As it came up today, I think this is actually my greatest parenting success: I decided a long time ago that if my child was excited to tell me something, nothing was more important to me than listening to him talk about it. No “tell me in a minute”, no “wait for the commercial” or “tell me later tonight”. Unless I was doing something truly important that could not wait (rare), whatever I was doing was not as important as whatever my kid was excited to tell me.
There were times I spent what seemed like forever hearing about a video game while I wanted to be watching my movie or listening to every detail of a TV show he had watched when I was trying to read a book. While the actual content of what he was saying might be of no real interest to me, I decided a that the fact that my child wanted to talk to me was the greatest gift I could receive from him. I listen, I ask questions, I never belittle or dismiss him.
The result of this is that I have a 17 year old son who talks to me. So many other parents I’ve talked to don’t know what’s going on with their teenagers or their friends. I know because my kid talks to me, and I listen. I was talking to the mother of one of his friends the other day and I said something about her son and she wanted know how I knew, because she didn’t know. I just said, “My son talks to me.” She wanted to know how I got him to talk. I just said, “Because I always listened.”
Clever rules I came up with when my kids were little:
“Ask me in a way that makes me want to do it.” (Instead of “say please”.)
“Don’t make work for other people.” (Covers so many situations.)
“Try being nice first. You can always decide to be mean later.” (Apparently I told my daughter this when she started preschool and it made a huge impression.)

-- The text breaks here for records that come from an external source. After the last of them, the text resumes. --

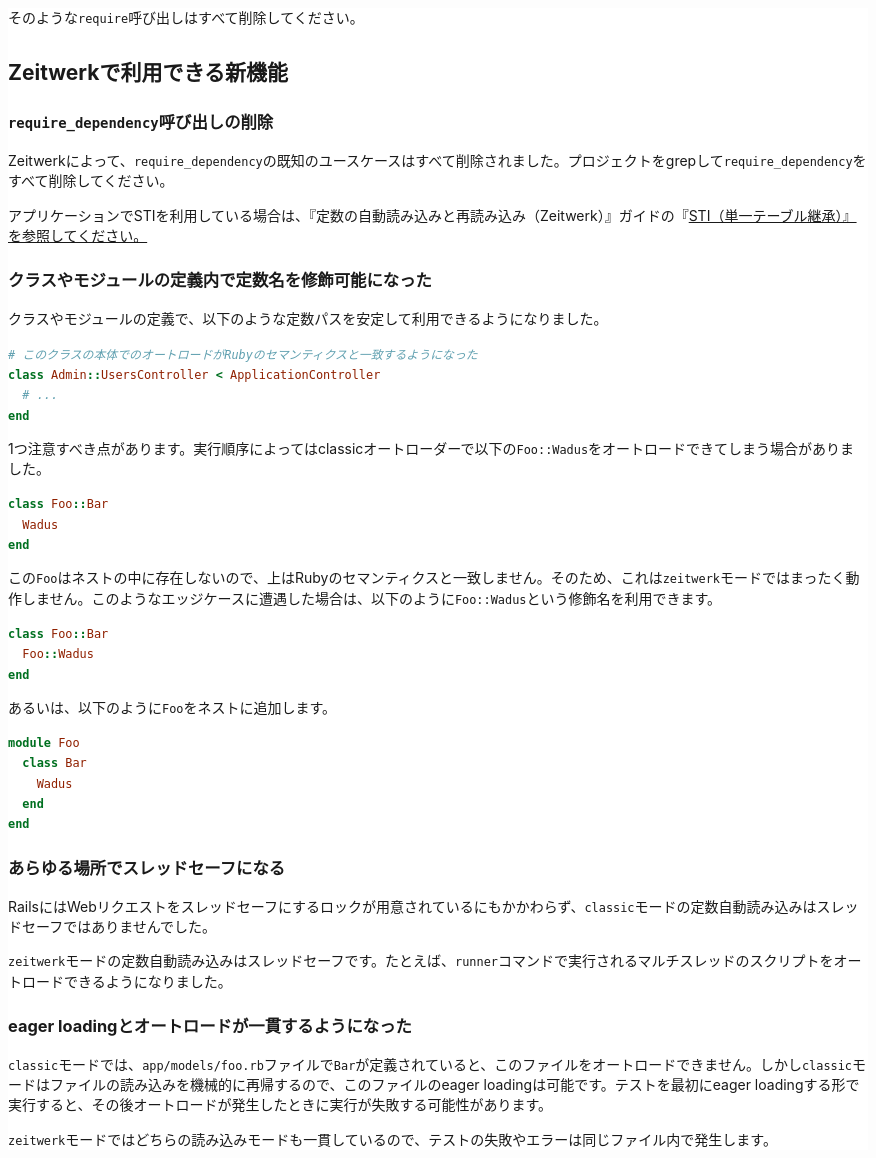 そのような`require`呼び出しはすべて削除してください。

Zeitwerkで利用できる新機能
-----------------------------

### `require_dependency`呼び出しの削除

Zeitwerkによって、`require_dependency`の既知のユースケースはすべて削除されました。プロジェクトをgrepして`require_dependency`をすべて削除してください。

アプリケーションでSTIを利用している場合は、『定数の自動読み込みと再読み込み（Zeitwerk）』ガイドの『[STI（単一テーブル継承）』を参照してください。
](/autoloading_and_reloading_constants.html#sti（単一テーブル継承）)

### クラスやモジュールの定義内で定数名を修飾可能になった

クラスやモジュールの定義で、以下のような定数パスを安定して利用できるようになりました。

```ruby
# このクラスの本体でのオートロードがRubyのセマンティクスと一致するようになった
class Admin::UsersController < ApplicationController
  # ...
end
```

1つ注意すべき点があります。実行順序によってはclassicオートローダーで以下の`Foo::Wadus`をオートロードできてしまう場合がありました。

```ruby
class Foo::Bar
  Wadus
end
```

この`Foo`はネストの中に存在しないので、上はRubyのセマンティクスと一致しません。そのため、これは`zeitwerk`モードではまったく動作しません。このようなエッジケースに遭遇した場合は、以下のように`Foo::Wadus`という修飾名を利用できます。

```ruby
class Foo::Bar
  Foo::Wadus
end
```

あるいは、以下のように`Foo`をネストに追加します。

```ruby
module Foo
  class Bar
    Wadus
  end
end
```

### あらゆる場所でスレッドセーフになる

RailsにはWebリクエストをスレッドセーフにするロックが用意されているにもかかわらず、`classic`モードの定数自動読み込みはスレッドセーフではありませんでした。

`zeitwerk`モードの定数自動読み込みはスレッドセーフです。たとえば、`runner`コマンドで実行されるマルチスレッドのスクリプトをオートロードできるようになりました。

### eager loadingとオートロードが一貫するようになった

`classic`モードでは、`app/models/foo.rb`ファイルで`Bar`が定義されていると、このファイルをオートロードできません。しかし`classic`モードはファイルの読み込みを機械的に再帰するので、このファイルのeager loadingは可能です。テストを最初にeager loadingする形で実行すると、その後オートロードが発生したときに実行が失敗する可能性があります。

`zeitwerk`モードではどちらの読み込みモードも一貫しているので、テストの失敗やエラーは同じファイル内で発生します。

Another big rule in our household: No name calling, ever. Calling someone stupid was an instant time out. It really prevented little arguments from escalating into big ones.
Most amazing spur-of-the-moment improvisation: Five minutes before we left for day camp my daughter announced she needed a space alien costume. Mickey Mouse ears + construction paper + glue stick = wearable green eye stalks. She got to camp on time and won first prize in the costume contest!
Hey, my mother counts it as a win that I did that and copied them to mp3 so she can play them in the computer! She never learned to use the record player, as she always had someone else around she could use as a biological remote.